Since Europe is a densely populated electromagnetic environment, interference rather than thermal noise becomes the limiting factor on uplinks to high G/T satellites. This fact has led to interest in satellite switched FDMA (SS/FDMA) and use of "expansion" uplink frequency bandwidth.
ESA has sponsored small terminal studies for VSATs and ultra small aperture terminals (USATs). These terminals, of the 0.5 m diameter antenna class, are intended for 300 bits/sec to 1200 bits/sec service for very low data rate data collection, and supervisory control (SCADA). For 4.8 kbits/sec, a 1.2 m antenna is recommended; and for 256 kbits/sec, 1.5 to 2.4 m apertures are under consideration. All terminals use SSPAs. It was implied that a series of standards might be developed to facilitate or stimulate commercial development of a VSAT terminal family. The classes are:
EUTELSAT is studying digital audio broadcast (DAB) at Ku-band. The WARC allocated 40 MHz for DAB, but there is no agreed standard of transmission.

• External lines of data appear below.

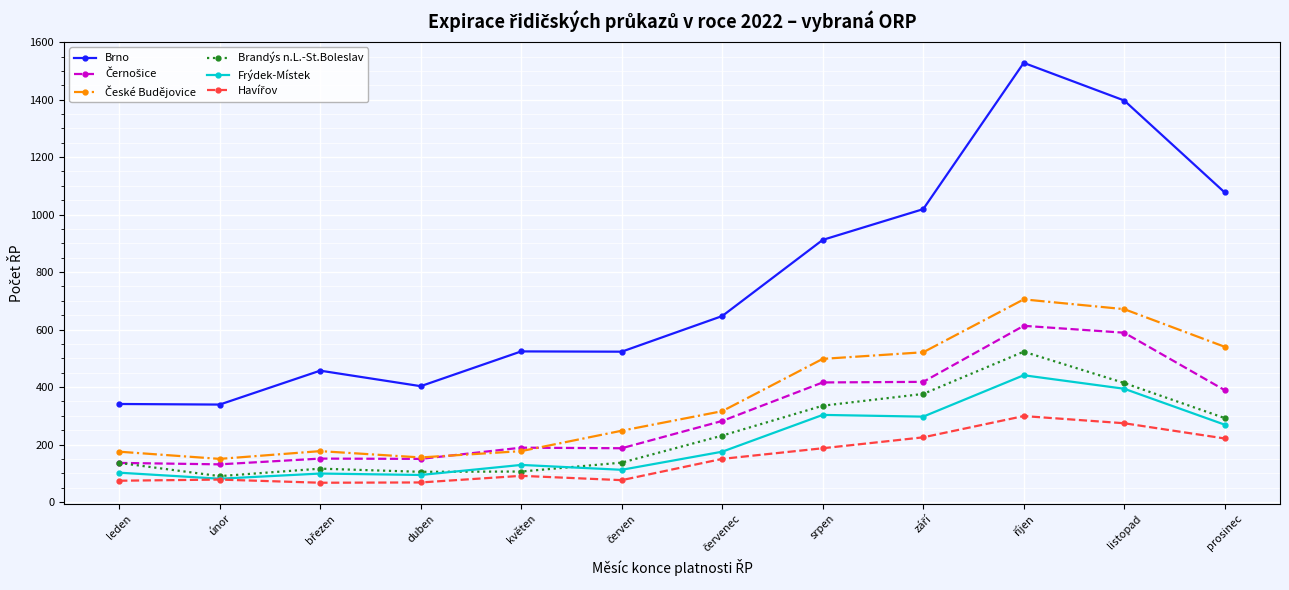

What is the label of the 5th point from the right?

srpen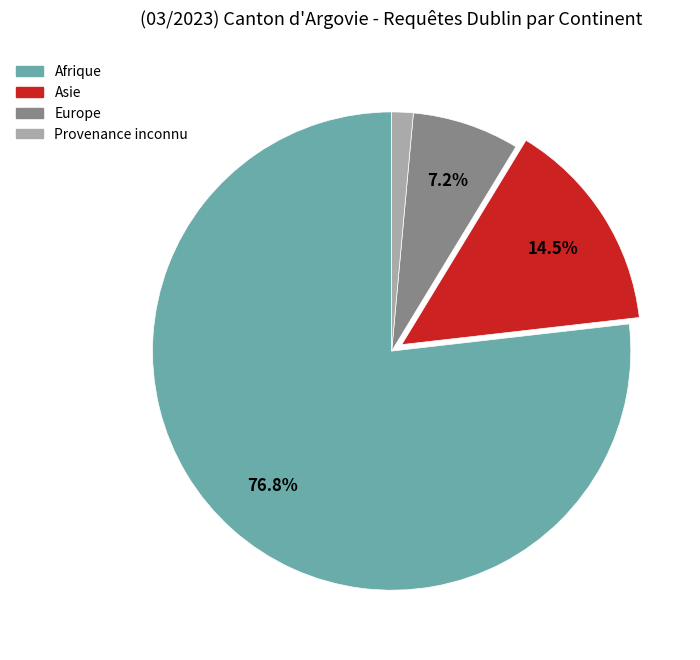

Does any single category account for the majority?

Yes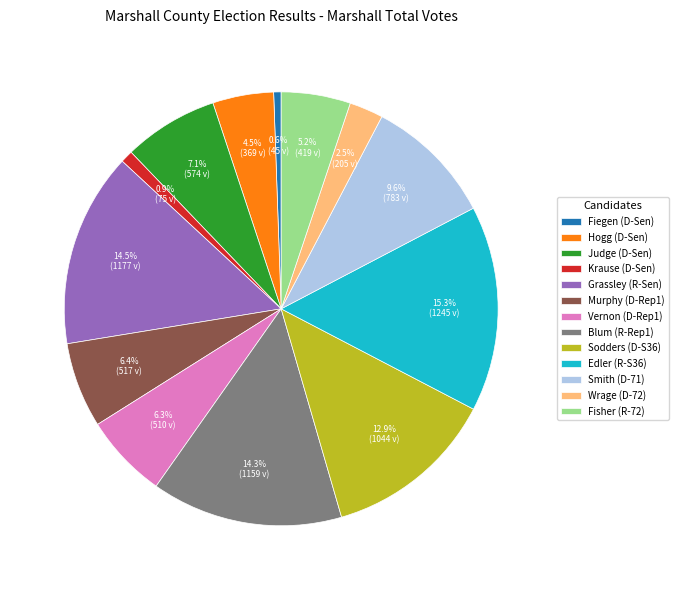

Which slice is the largest?

Edler (R-S36)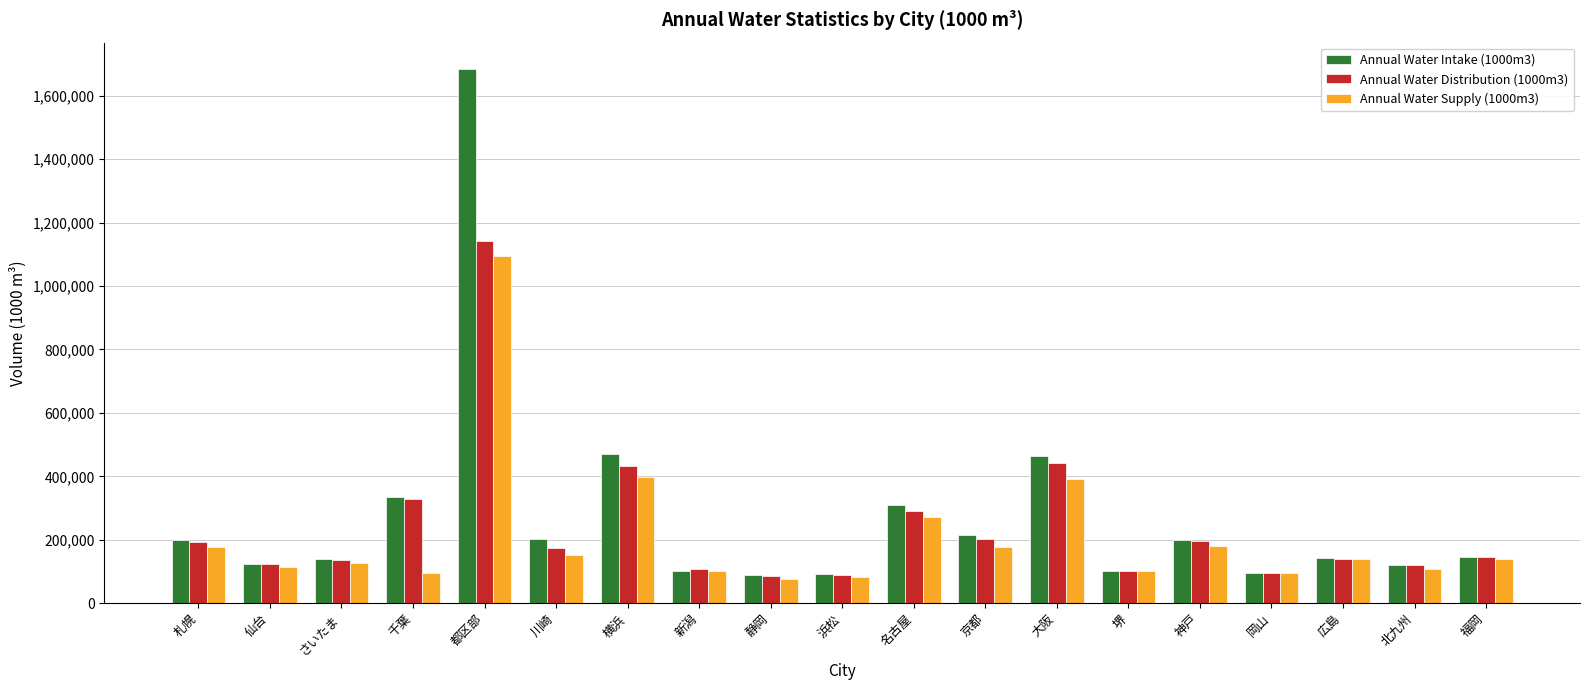

What is the label of the 1st bar from the left?

札幌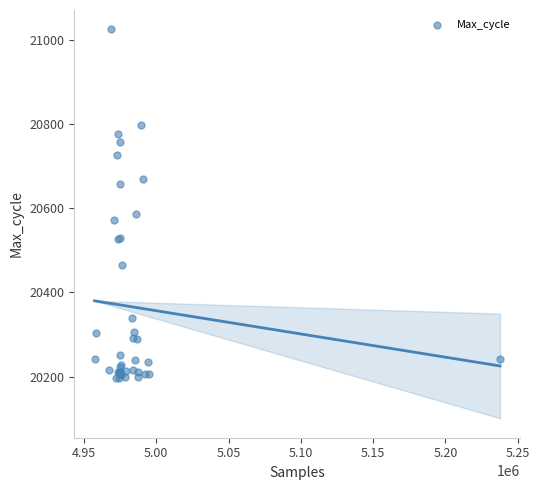

What Y value in the scatter plot is closest to 20610?

20587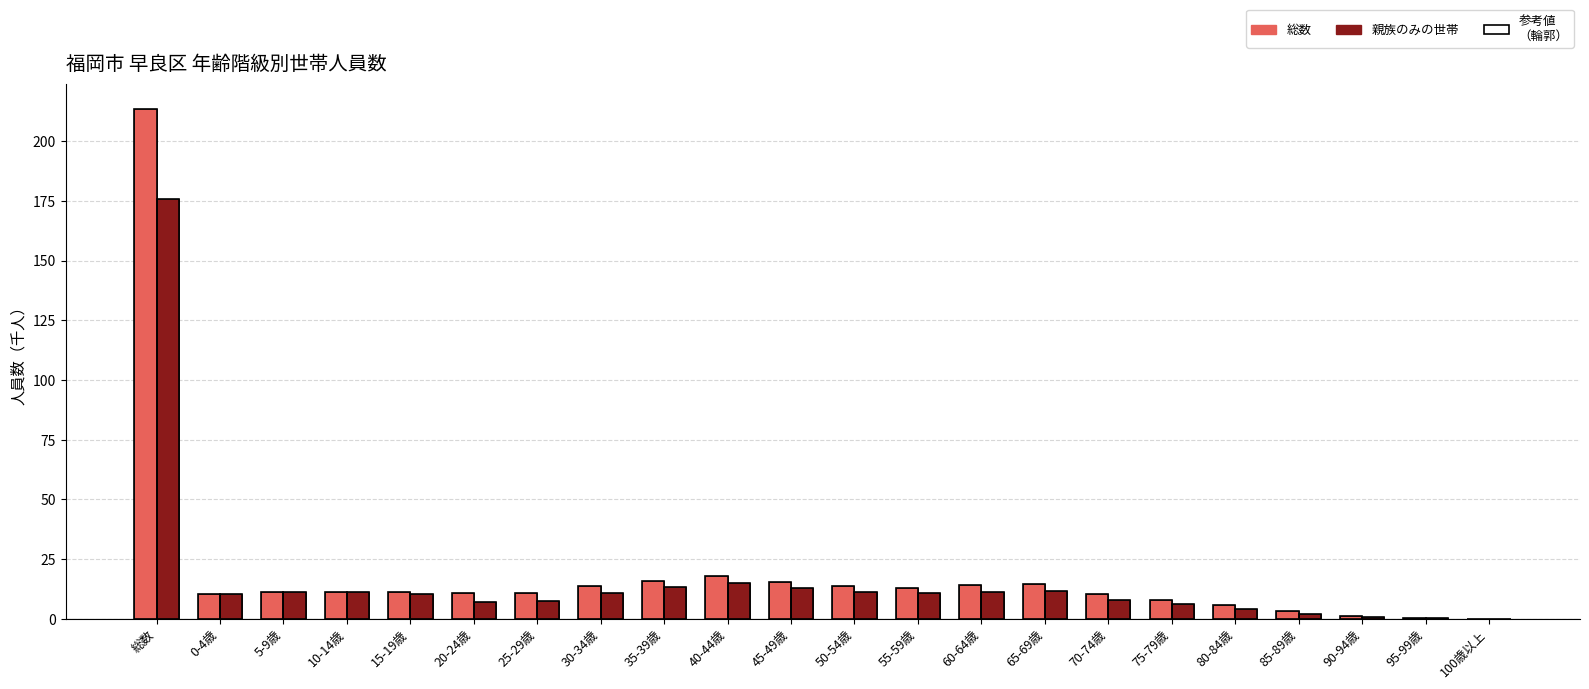

How many data points in 総数 are above 11?

12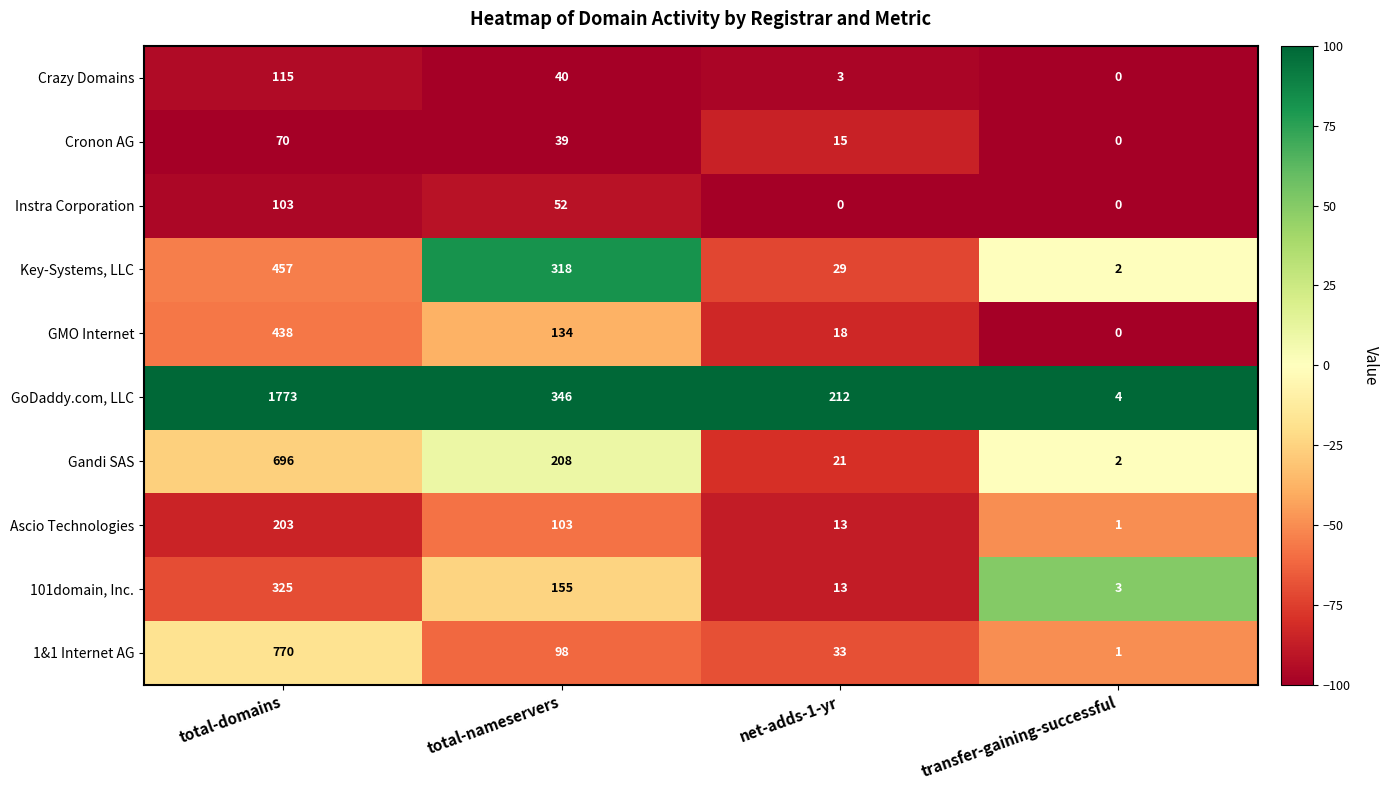

What is the minimum value shown in the chart?

0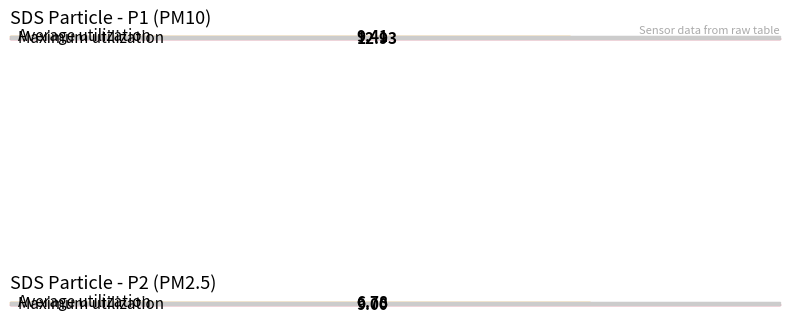

What are all the series names shown in the legend?

Average utilization, Maximum utilization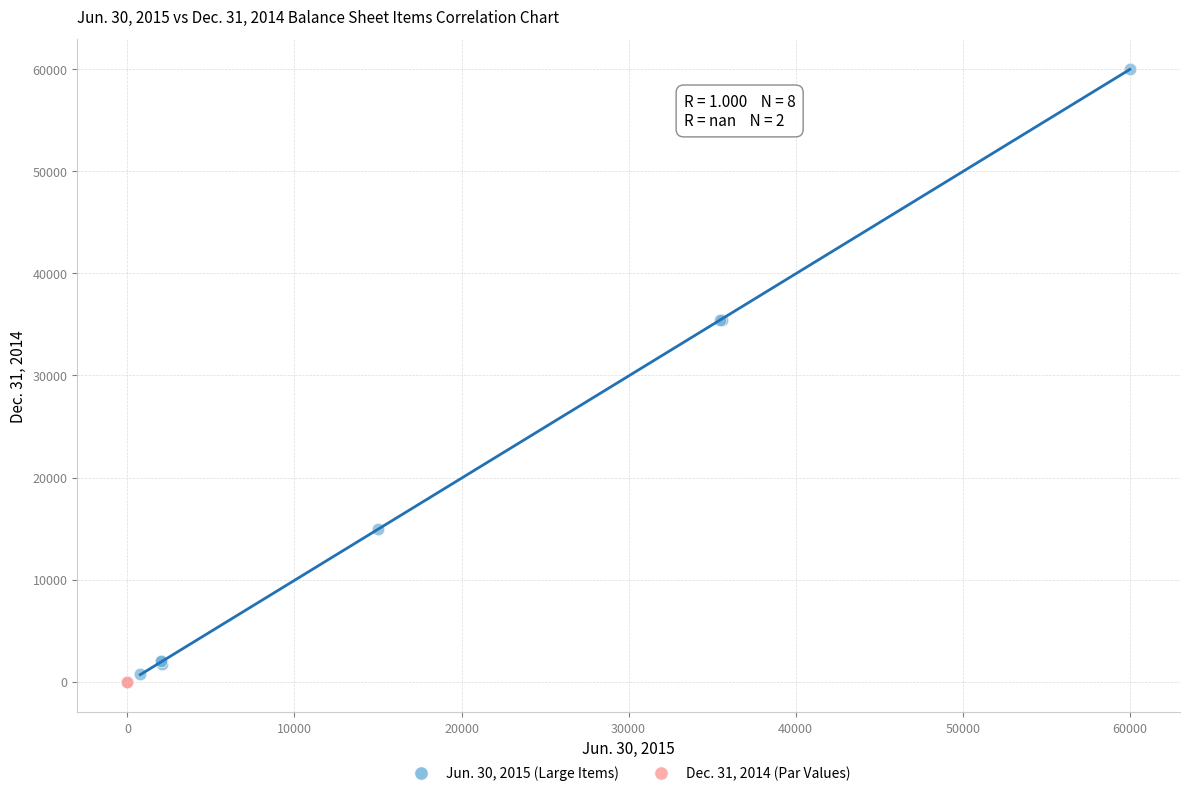

What are all the series names shown in the legend?

Jun. 30, 2015 (Large Items), Dec. 31, 2014 (Par Values)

EUTELSAT is very interested in development of standards for DBS HDTV transmission, recommendations for protocol changes for handling satellite time delays, and standards that would govern DAB.
EUTELSAT is a powerful entity in European satellite communications and operates, in effect, the European regional satellite segment. EUTELSAT has a significant role in support of country to country telephony, television broadcast distribution, and plays a growing role in business communications using VSAT networks and mobile communications over land.
Their EUTELTRACS system for vehicle communications has been introduced in a fashion timely to pan-European trucking, encouraged by such factors as the formation of the EC, the tunnel between England and France, and the post cold-war economy.
EUTELSAT has a far-reaching R&D effort aimed principally at efficient distribution and direct broadcast of HDTV, interfacing of satellite and terrestrial transmission (with reference to satellite propagation time delays), and introduction of new services, including personal and mobile communications.